The defensive departures, though few, will definitely be significant for the Illini, with 2019 Big Ten tackle leader Dele Harding graduating and DE Oluwole Betiku Jr., who had nine sacks in 2019, deciding to pass up on his final season to go pro. Even with the loss of Harding, the linebacker core will be the key for the Illini defense that features 2019 FBS forced fumble leader Jake Hansen and Washington transfer Milo Eifler.

Averaging a mediocre 212 pass yards allowed per game in 2019, the Illini secondary felt only a small hit in the loss of safety Stanley Green. Cornerbacks Nate Hobbs, who had a solid 67 tackles and 5.5 TFL in 2019, and Tony Adams, who had two picks in 10 games last season, will continue to be a consistent pairing and will provide important senior experience. Hard-hitting safety Sydney Brown — an all Big-Ten third team selection who was second on the team in tackles in 2019 with 88 — will be back for his junior year as well.

Losing two important members of the defensive line, Smith will need to count on young prospects Seth Coleman, Keith Randolph and Jer’Zhan Newton up front. Illinois will also return DE Isaiah Gay, a disruptive pass rusher who Smith has reported is “an over 600 squatter,” and South Carolina State transfer DT Roderick Perry, who Phil Steele Highest called the highest rated draft-eligible defensive tackle in the Big Ten. The two will need to step up big-time against the offensive powerhouses of the Big Ten.

Three Players to Know

Josh Imatorbhebhe, WR

With a number of breakout games last season, including a 178-yard, two-touchdown performance against Michigan State, USC transfer Imatorbhebhe is a deep ball threat with a ton of potential upside.
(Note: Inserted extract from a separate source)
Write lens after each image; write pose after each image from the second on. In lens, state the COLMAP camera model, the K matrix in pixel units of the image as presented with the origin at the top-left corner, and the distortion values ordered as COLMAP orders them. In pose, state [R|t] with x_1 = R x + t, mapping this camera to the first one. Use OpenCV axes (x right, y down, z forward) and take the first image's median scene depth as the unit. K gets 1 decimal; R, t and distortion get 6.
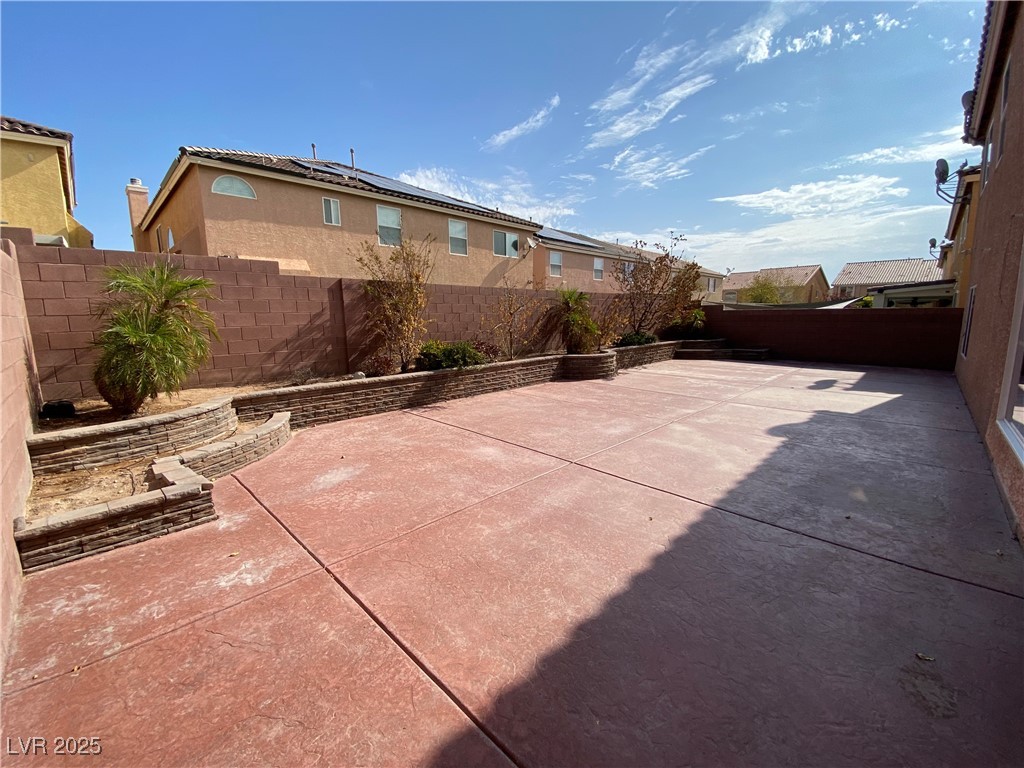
lens RADIAL K [[413.1, 0, 512.0], [0, 413.1, 384.0], [0, 0, 1]] dist [-0.000682, -0.014037]
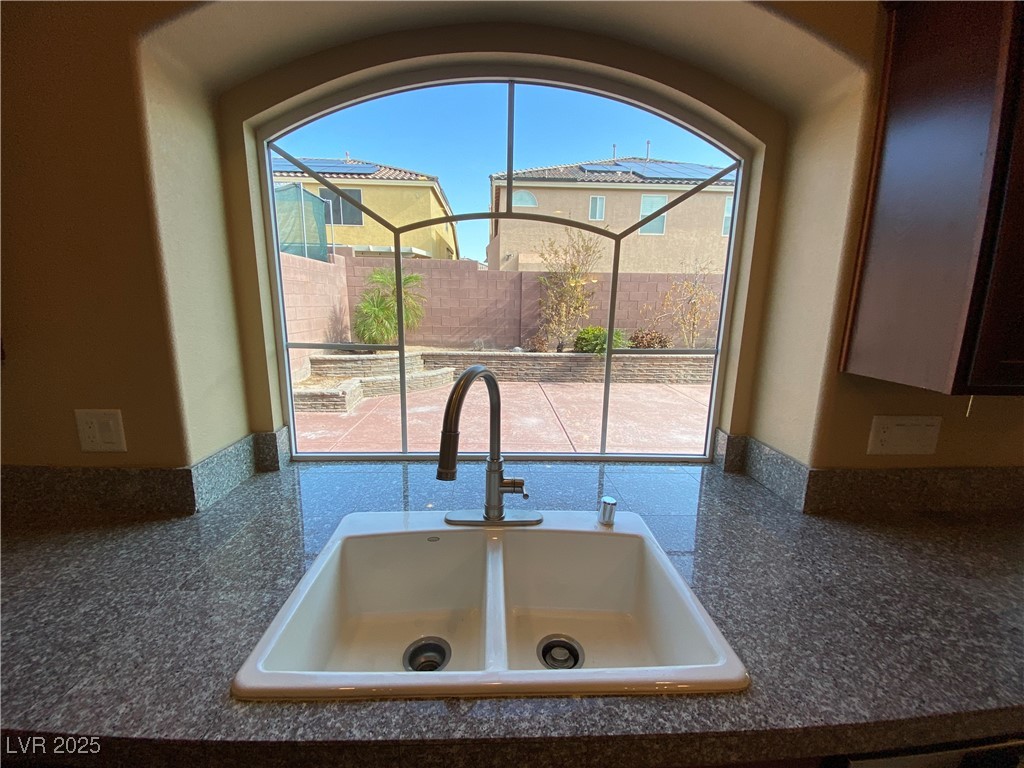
lens RADIAL K [[410.3, 0, 512.0], [0, 410.3, 384.0], [0, 0, 1]] dist [0.031346, -0.022768]
pose [[0.722474, 0.158000, -0.673103, 0.473221], [-0.138102, 0.986898, 0.083427, -0.019745], [0.677466, 0.032683, 0.734828, 0.078394]]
Although missing the end of last season due to injury, he averaged over 19 yards per catch and had a nine touchdowns on the year — fifth in the Big Ten and the second most in Illinois football history. His strong, 6-foot-2, 220 pound frame allows him to make athletic grabs under pressure, as highlighted by his impressive touchdown catch in the upset win over Wisconsin.

Jake Hansen, LB

Despite his average size and quickness, Hansen’s intensity makes him one of the best tacklers in the Big Ten. Even while missing the final four games of the year due to injury, Hansen led the nation in total and per-game forced fumbles with seven and 0.78, respectively. With the departure of Harding, Hansen will move to play middle linebacker this season, allowing his solid pass defense and heavy-hitting abilities to really set the tone for the Illini defense.

Blake Hayes, P

The massive 6-foot-6 Austrailian was the Big Ten Punter of the Year in 2019, averaging 44.6 yards on 77 punts, including a booming 70 punt against Michigan. Hayes was recently listed as the top NFL punting prospect by Mel Kiper. Hayes’ punting ability has the power to take serious pressure off the Illini defense and help win good field position for Smith’s offense.